カーボンインセットとカーボンオフセットは、どちらも温室効果ガス(GHG)排出量を相殺し、環境への負荷を軽減するための戦略ですが、そのアプローチには大きな違いがあります。

カーボンオフセットは、企業や個人が自身の活動によって発生したGHG排出量を相殺するために、他の場所でGHG削減または吸収を実現するプロジェクト(例えば、再生可能エネルギーのプロジェクトや植林活動)に投資することです。この場合、排出量の削減や吸収は、主に投資者の直接的な活動範囲外で行われます。カーボンオフセットは、特に排出削減が困難なセクターや活動において、環境影響の中和を目指す際に利用されます。

一方、カーボンインセットは、自社の事業活動やサプライチェーンを通じて直接的な環境改善を図る点でカーボンオフセットとは異なります。この方法では、企業はサプライチェーンの持続可能性を高めることによって、自社の環境負荷を直接減らすことに焦点を当てます。
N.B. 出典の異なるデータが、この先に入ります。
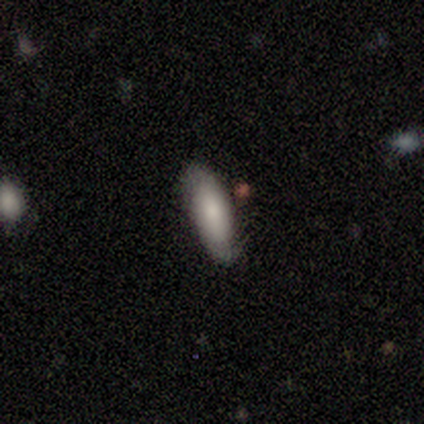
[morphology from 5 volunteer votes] A smooth galaxy with no disk features (80%) that is in between round and cigar-shaped (75%).

Vote fractions:
- Smooth or featured? smooth: 80% / featured or disk: 20% / star or artifact: 0%
- How rounded? in between: 75% / cigar-shaped: 25% / round: 0%
- Merging? none: 100% / minor disturbance: 0% / major disturbance: 0% / merger: 0%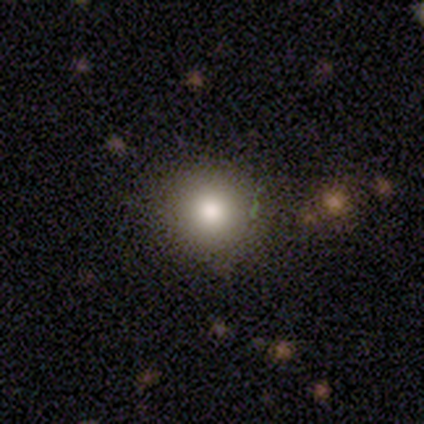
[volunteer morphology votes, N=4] type=smooth (100%); roundness=round (100%); merging=none (75%).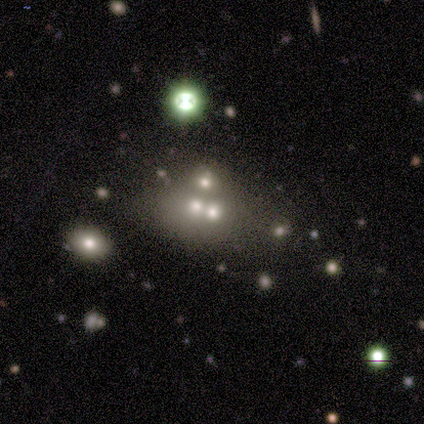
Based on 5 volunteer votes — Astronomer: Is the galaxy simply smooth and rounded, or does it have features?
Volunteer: smooth — 40%, tied with featured or disk at 40%.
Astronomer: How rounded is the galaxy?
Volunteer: round — 50%, tied with in between at 50%.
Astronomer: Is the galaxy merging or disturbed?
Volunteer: merger — 75%.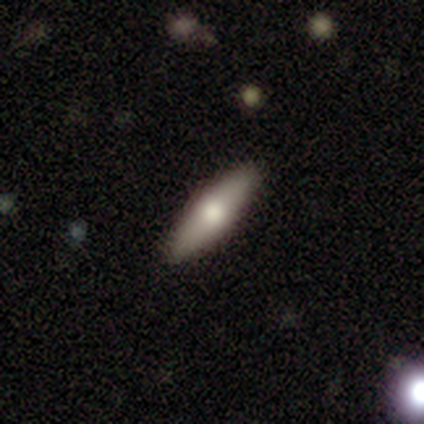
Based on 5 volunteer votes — Overall: featured or disk (60%; smooth 40%). Edge-on disk: yes (100%). Edge-on bulge: rounded (100%). Merging: none (100%).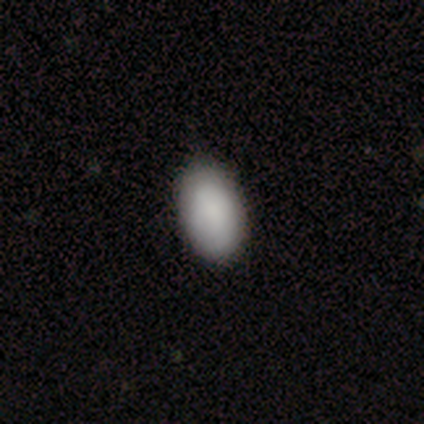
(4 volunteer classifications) smooth_or_featured: smooth (p=1.00)
how_rounded: in between (p=1.00)
merging: none (p=1.00)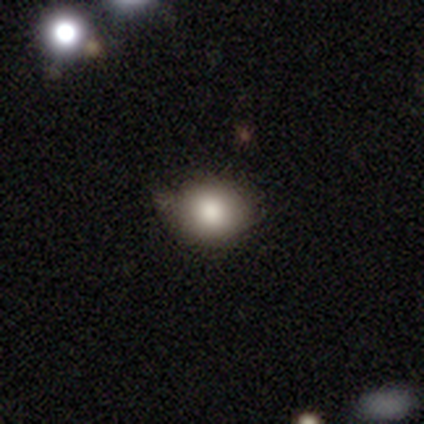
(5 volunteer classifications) A smooth galaxy with no disk features (100%) that is round (60%). Merging: none (60%).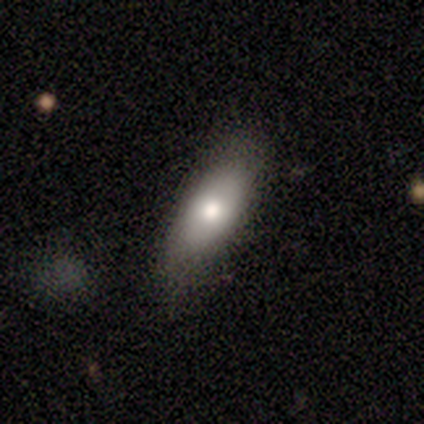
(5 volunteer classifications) smooth 60%, featured or disk 40%, star or artifact 0%. Down the decision tree: how rounded — in between (100%); merging — none (60%).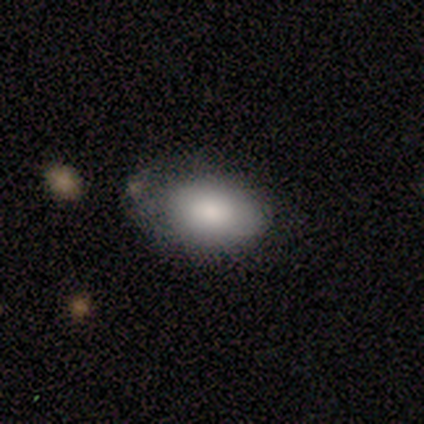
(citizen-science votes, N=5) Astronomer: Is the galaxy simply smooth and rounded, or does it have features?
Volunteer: smooth — 80%.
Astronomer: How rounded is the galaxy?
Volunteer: in between — 100%.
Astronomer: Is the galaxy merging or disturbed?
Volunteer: none — 50%.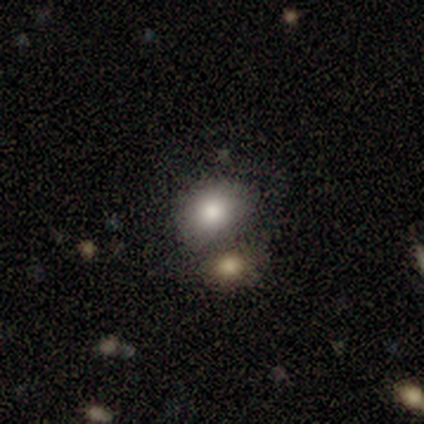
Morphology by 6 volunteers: Smooth or featured? 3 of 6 (50%) said smooth. How rounded? 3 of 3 (100%) said in between. Merging? 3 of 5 (60%) said merger.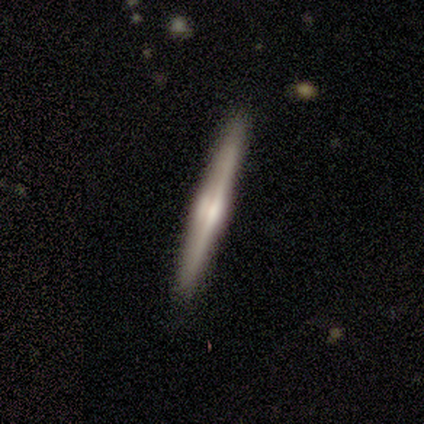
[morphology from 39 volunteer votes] This appears to be a featured or disk galaxy (74%) viewed edge-on (100%) with a rounded central bulge (76%). Merging: none (95%).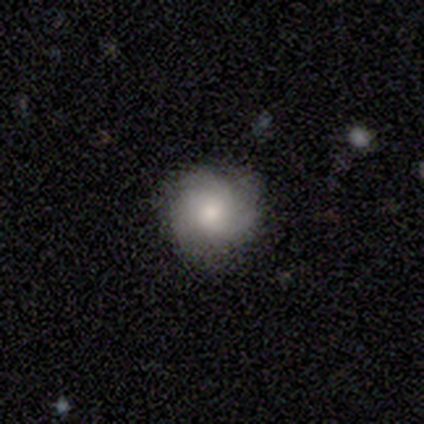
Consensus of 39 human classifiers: A smooth galaxy with no disk features (56%) that is round (91%).

Vote fractions:
- Smooth or featured? smooth: 56% / featured or disk: 38% / star or artifact: 5%
- How rounded? round: 91% / in between: 5% / cigar-shaped: 5%
- Merging? none: 62% / minor disturbance: 30% / merger: 5% / major disturbance: 3%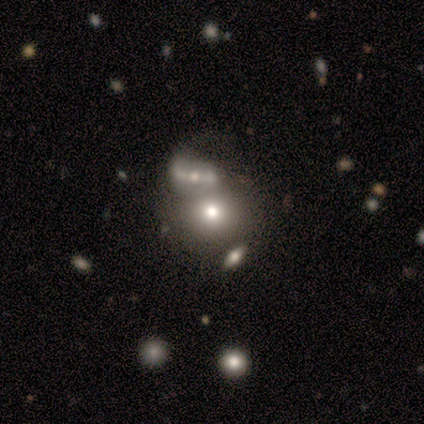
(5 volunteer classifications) smooth 80%, featured or disk 20%, star or artifact 0%. Down the decision tree: how rounded — round (50%, tied with in between); merging — none (60%).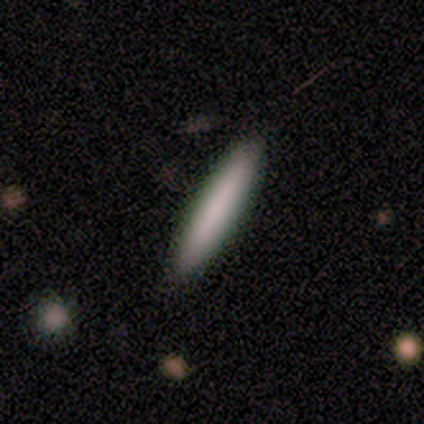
Smooth or featured: smooth — 80% (featured or disk — 20%)
How rounded: cigar-shaped — 100%
Merging: none — 80% (minor disturbance — 20%)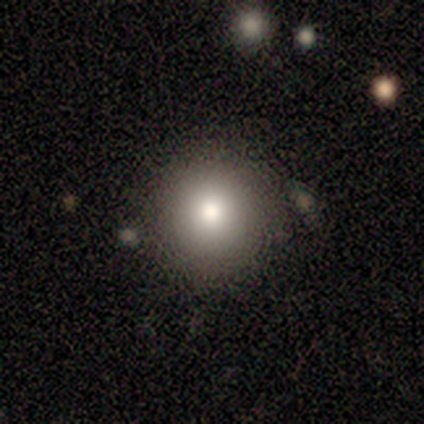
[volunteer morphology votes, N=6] smooth 100%, featured or disk 0%, star or artifact 0%. Down the decision tree: how rounded — round (83%); merging — none (83%).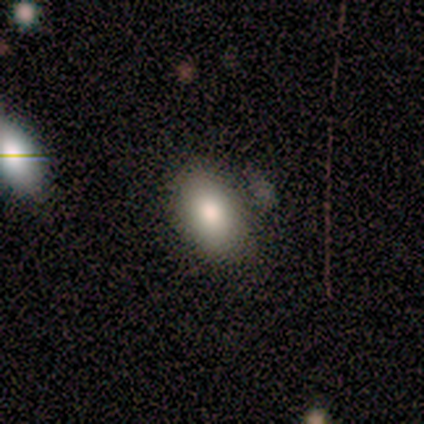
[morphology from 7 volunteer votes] Q: Smooth or featured?
A: smooth (71%); runner-up: featured or disk (29%)
Q: How rounded?
A: in between (100%)
Q: Merging?
A: none (100%)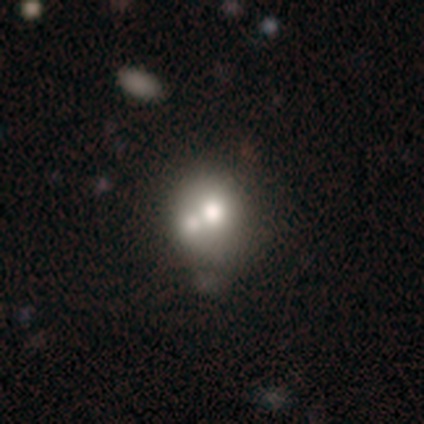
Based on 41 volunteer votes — Q: Smooth or featured?
A: smooth (56%); runner-up: featured or disk (37%)
Q: How rounded?
A: round (65%); runner-up: in between (35%)
Q: Merging?
A: merger (58%); runner-up: none (21%)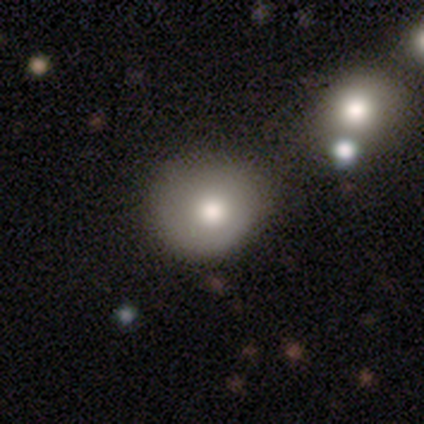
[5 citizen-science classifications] Morphology: type=smooth (100%); roundness=round (100%); merging=none (80%).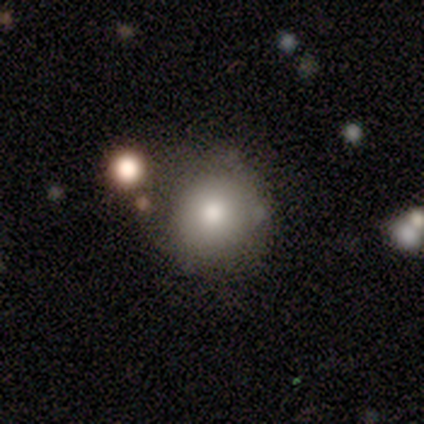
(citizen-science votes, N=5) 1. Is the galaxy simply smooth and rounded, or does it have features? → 80% smooth, 20% featured or disk, 0% star or artifact.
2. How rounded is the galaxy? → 100% round, 0% in between, 0% cigar-shaped.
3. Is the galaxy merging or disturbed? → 80% none, 20% minor disturbance, 0% major disturbance, 0% merger.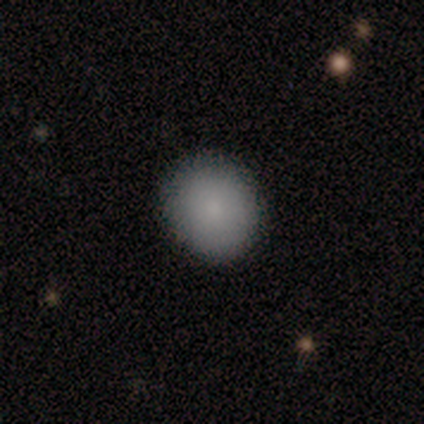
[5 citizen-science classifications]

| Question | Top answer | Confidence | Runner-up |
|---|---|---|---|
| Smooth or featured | smooth | 80% | featured or disk (20%) |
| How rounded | round | 100% | — |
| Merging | none | 60% | minor disturbance (20%) |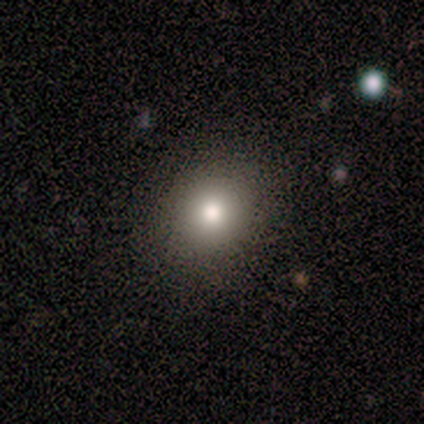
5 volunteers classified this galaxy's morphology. type=smooth (100%); roundness=in between (60%); merging=none (80%).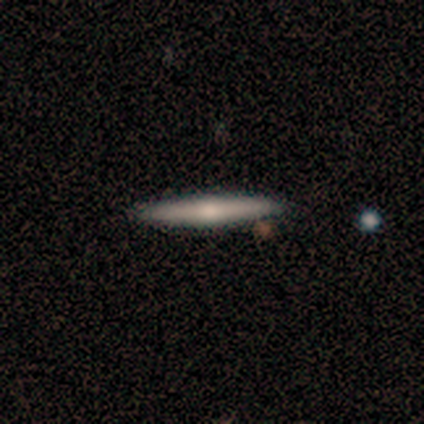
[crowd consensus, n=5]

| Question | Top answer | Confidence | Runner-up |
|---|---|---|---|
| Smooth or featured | smooth | 80% | featured or disk (20%) |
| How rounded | cigar-shaped | 100% | — |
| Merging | none | 80% | major disturbance (20%) |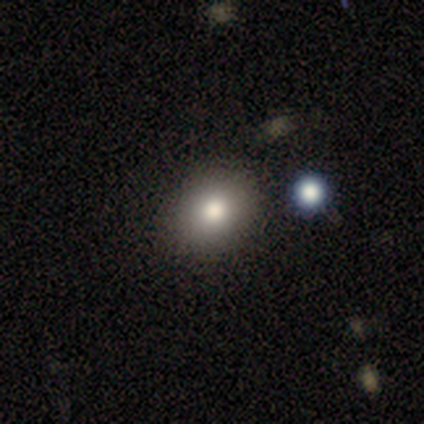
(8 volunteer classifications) smooth 75%, star or artifact 25%, featured or disk 0%. Down the decision tree: how rounded — round (50%, tied with in between); merging — none (83%).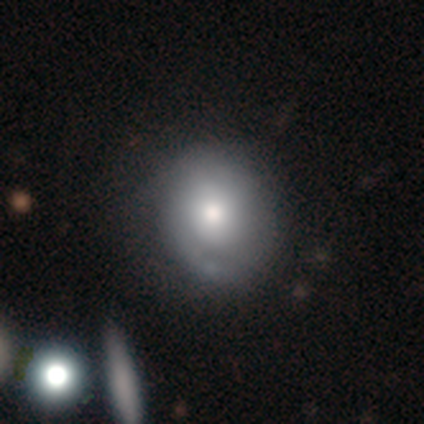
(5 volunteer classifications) Smooth or featured: smooth — 60% (featured or disk — 40%)
How rounded: round — 67% (in between — 33%)
Merging: none — 60% (minor disturbance — 40%)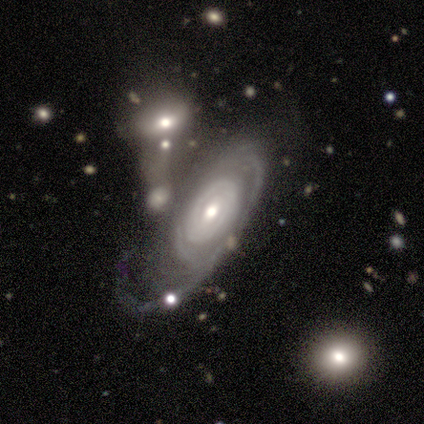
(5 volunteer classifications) smooth-or-featured: featured or disk: 100% | smooth: 0% | star or artifact: 0%
  disk-edge-on: no: 100% | yes: 0%
    bar: no: 60% | weak: 40% | strong: 0%
    has-spiral-arms: yes: 100% | no: 0%
      spiral-winding: tight: 80% | loose: 20% | medium: 0%
      spiral-arm-count: can't tell: 60% | 1: 20% | more than 4: 20% | 2: 0% | 3: 0% | 4: 0%
    bulge-size: moderate: 80% | small: 20% | dominant: 0% | large: 0% | none: 0%
  merging: none: 40% (tied) | major disturbance: 40% (tied) | minor disturbance: 20% | merger: 0%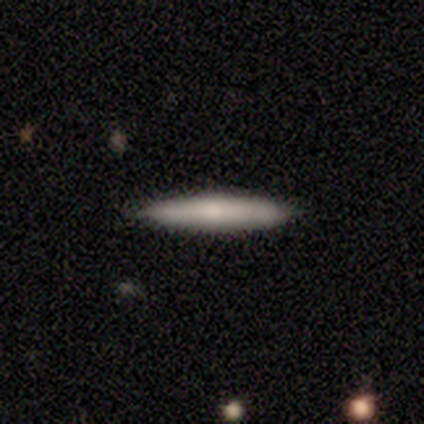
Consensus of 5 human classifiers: smooth 60%, featured or disk 20%, star or artifact 20%. Down the decision tree: how rounded — cigar-shaped (100%); merging — none (75%).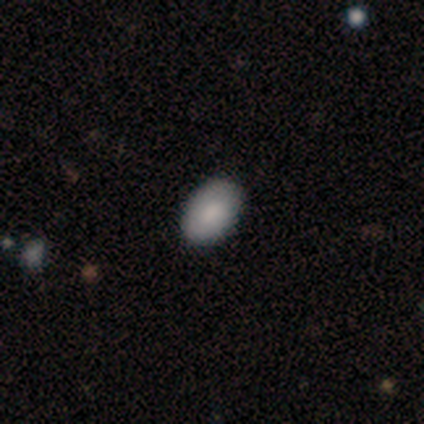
This is possibly a smooth galaxy (50%, tied with featured or disk). How rounded: clearly in between (100%). Merging: likely none (75%).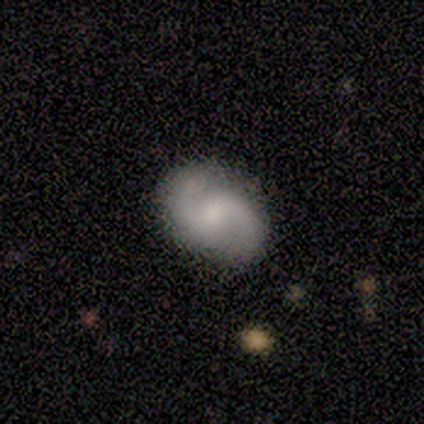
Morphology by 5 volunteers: This appears to be a featured or disk galaxy (40%, tied with star or artifact) with a weak bar (100%), 2 (50%, tied with can't tell) medium (50%, tied with loose) spiral arms (100%) and a moderate central bulge (100%). Merging: none (67%).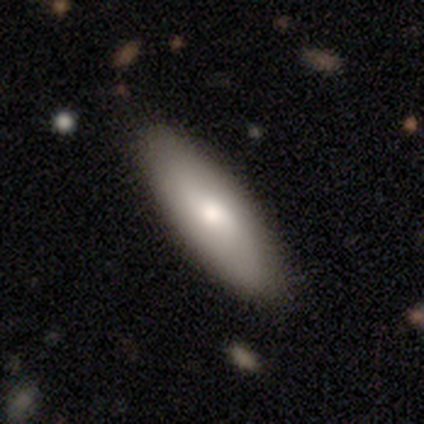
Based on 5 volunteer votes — A smooth galaxy with no disk features (60%) that is in between round and cigar-shaped (67%).

Vote fractions:
- Smooth or featured? smooth: 60% / featured or disk: 40% / star or artifact: 0%
- How rounded? in between: 67% / cigar-shaped: 33% / round: 0%
- Merging? none: 80% / merger: 20% / minor disturbance: 0% / major disturbance: 0%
要するに、カーボンオフセットは外部の環境プロジェクトへの投資によって間接的に排出量を相殺するのに対し、カーボンインセットは企業が自身のサプライチェーン内での直接的な環境改善活動を通じて排出量を相殺するアプローチです。どちらの方法も環境への貢献を目指していますが、その実施方法と焦点において異なります。

[1]を元に自社で作成

カーボンインセットの問題点

①初期投資費用

カーボンインセットの取り組みの問題点のひとつに、初期投資費用が大きいことがが挙げられます。この問題は特に、資金調達能力が限られている中小企業にとって顕著です。再生可能エネルギー設備の導入や、製造プロセスの改善、エネルギー効率の高い機器への更新など、自社のコミュニティ内でGHGを削減するための取り組みは大きな初期費用を必要とします。さらに、カーボンインセットの取り組みは短期的な費用対効果が少ないと考えられることもあり、カーボンインセットを始めるハードルは低くありません。

②測定と検証の難しさについて

カーボンインセットの取り組みにおけるもう一つの大きな課題は、測定と検証の難しさです。企業が自社の活動を通じて削減した温室効果ガスの量を正確に計測し、その効果を検証することは技術的に複雑であり、高度な専門知識を必要とします。排出削減の効果を測定するには、基準となる排出量の正確な把握から始め、カーボンインセット後の排出量と比較する必要がありますが、この過程で多くの不確実性が生じます。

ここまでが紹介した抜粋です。